- **Given task**: In the forum thread below about reading on the iPad, why does the first poster avoid using the Kindle app regularly?

-- start Passage given --

I like the Kindle app on the iPad, but what keeps me from using it regularly is the fact that the iPad is too heavy for me to hold comfortably for any extended period of reading time.  That being said, I think the Kindle app is nicely designed.  I really like being able to choose the background color.  White text on a black background is awesome for reading in a dark room when you don't want to disturb your partner!


----------



## VictoriaP (Mar 1, 2009)

I read more on the iPad using the Kindle app than I do on the Kindle itself.  And it's gloriously useful for highlighting--highlight, switch to Safari, go to the kindle.amazon.com site, cut and paste the highlight into whatever you needed the quote for.  Good luck getting iBooks to do that.  I have mine on a Wedge Pad, weight is a non issue for me that way as I can prop it just about anyplace.

However, until the mess with in app purchases is settled, I can't recommend the iPad as a reader, or anything else.  My gut feel is that the Kindle app will go away, stripping DRM is illegal in most countries and is a bit of a nuisance regardless, I despise the iBooks app (to me, it's all fluffy animation and no benefit to content), and the iBookstore just plain sucks for trying to find anything.  This move on Apple's part will make the device a lot less useful than it is currently, and I'm in the process of setting my iPad aside in favor of going back to using my laptop and Kindle.


----------



## mooshie78 (Jul 15, 2010)

Yeah, I always rest even my Kindle on my lap or chest when reading, so iPad weight isn't a huge issue for me.

The in-app purchasing, as noted, is the major one.  That would keep me from recommending it as an e-reader.  It's a bit moot for me as I don't plan on using many in-app purchase things when I get my iPad 2 anyway.  I'll mainly use it for reading PDFs in good reader, net surfing, e-mail, games etc.  My Kindle will stay my main novel reading device as it's ideal for that.  But I definitely wouldn't buy an iPad with intention of using it as your main e-reader until the in-app purchasing mess is sorted out so you can see if there are viable reading apps/e-book stores on the platform after the rule change.


----------



## auge_28 (Oct 3, 2010)

Still when people ask me if they should buy a Kindle my first question is "_how much do you read_?"
My second question is "_Do you know that a Kindle is a dedicated reader and that it does not do anything else very well_"?

Then I say something like, if you are an avid reader and read more than two hours at a sitting then consider the Kindle or other e-ink device but if you read less than any possible eyestrain is probably moot (I read an article that said some folks have less strain if it is back lit, depending on the rooms lighting). I also ask them if it is worth it to them to spend $150 or more for a dedicated reader or if they would like the option to do many other things as well.

I do not have an iPad, but I do have an iTouch and I still do 99.99% of my reading on a Kindle 2. I do not believe in advising someone to get a Kindle just because I use one, the individual's needs and expectations is far more important than my opinion.

-- end Passage given --
-- start Material supplied --

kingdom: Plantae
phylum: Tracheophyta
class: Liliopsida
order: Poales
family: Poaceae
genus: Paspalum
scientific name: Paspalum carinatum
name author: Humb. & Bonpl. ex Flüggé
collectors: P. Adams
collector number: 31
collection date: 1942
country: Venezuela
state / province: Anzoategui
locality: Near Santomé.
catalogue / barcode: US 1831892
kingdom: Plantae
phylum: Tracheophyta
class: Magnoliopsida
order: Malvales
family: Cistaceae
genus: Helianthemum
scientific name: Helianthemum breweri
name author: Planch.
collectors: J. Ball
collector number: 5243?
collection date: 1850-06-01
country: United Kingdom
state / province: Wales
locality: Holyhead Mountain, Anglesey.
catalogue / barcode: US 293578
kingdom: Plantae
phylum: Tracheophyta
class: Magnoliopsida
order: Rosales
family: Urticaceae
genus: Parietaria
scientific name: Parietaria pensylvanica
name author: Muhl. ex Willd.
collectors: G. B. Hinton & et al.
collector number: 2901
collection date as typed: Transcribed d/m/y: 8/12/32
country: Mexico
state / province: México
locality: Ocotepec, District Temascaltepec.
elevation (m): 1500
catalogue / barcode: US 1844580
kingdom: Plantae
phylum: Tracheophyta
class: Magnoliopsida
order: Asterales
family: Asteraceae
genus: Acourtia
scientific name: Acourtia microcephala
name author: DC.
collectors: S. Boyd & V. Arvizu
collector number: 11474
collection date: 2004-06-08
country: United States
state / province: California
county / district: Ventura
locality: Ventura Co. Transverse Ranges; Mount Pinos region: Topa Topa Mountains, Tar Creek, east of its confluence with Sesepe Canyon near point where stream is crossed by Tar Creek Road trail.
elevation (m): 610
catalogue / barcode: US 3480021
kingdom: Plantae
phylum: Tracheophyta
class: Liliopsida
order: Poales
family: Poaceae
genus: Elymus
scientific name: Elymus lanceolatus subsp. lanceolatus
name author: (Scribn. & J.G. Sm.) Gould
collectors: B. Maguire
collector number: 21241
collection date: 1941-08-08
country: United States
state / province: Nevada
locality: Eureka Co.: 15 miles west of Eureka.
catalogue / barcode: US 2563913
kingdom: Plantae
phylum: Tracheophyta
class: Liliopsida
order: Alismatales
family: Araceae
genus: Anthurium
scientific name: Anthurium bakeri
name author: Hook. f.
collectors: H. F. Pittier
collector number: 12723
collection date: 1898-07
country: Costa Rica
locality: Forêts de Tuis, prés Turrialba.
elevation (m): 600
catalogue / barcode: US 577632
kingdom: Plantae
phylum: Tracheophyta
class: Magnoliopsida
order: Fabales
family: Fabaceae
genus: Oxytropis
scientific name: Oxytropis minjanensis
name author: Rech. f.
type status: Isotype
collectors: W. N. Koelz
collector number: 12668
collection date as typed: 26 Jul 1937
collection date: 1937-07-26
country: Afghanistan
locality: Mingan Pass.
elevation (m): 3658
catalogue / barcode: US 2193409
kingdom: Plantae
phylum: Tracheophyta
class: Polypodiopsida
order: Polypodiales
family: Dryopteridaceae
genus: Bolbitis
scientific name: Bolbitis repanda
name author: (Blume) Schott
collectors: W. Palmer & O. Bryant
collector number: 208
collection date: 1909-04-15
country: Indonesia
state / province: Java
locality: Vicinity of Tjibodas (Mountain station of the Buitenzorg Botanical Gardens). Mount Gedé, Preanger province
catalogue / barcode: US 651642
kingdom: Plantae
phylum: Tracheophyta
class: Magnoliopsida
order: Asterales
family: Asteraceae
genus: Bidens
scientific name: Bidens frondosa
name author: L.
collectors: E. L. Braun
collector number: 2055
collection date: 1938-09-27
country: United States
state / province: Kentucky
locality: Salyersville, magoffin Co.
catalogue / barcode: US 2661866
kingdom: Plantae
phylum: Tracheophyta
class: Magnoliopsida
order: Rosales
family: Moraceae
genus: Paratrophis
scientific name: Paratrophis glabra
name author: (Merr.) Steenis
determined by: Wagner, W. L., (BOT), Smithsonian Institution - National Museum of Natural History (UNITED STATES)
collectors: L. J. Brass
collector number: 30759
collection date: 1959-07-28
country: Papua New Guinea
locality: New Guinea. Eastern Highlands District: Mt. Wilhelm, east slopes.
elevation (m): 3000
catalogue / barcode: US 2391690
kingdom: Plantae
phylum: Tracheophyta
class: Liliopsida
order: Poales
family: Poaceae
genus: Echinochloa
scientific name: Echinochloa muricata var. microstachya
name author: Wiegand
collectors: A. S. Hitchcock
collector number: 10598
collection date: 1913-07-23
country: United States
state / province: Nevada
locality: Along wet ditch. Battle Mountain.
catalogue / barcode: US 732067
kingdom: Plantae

-- end Material supplied --

- **Exercise result**: The iPad is too heavy for that poster to hold comfortably for any extended period of reading.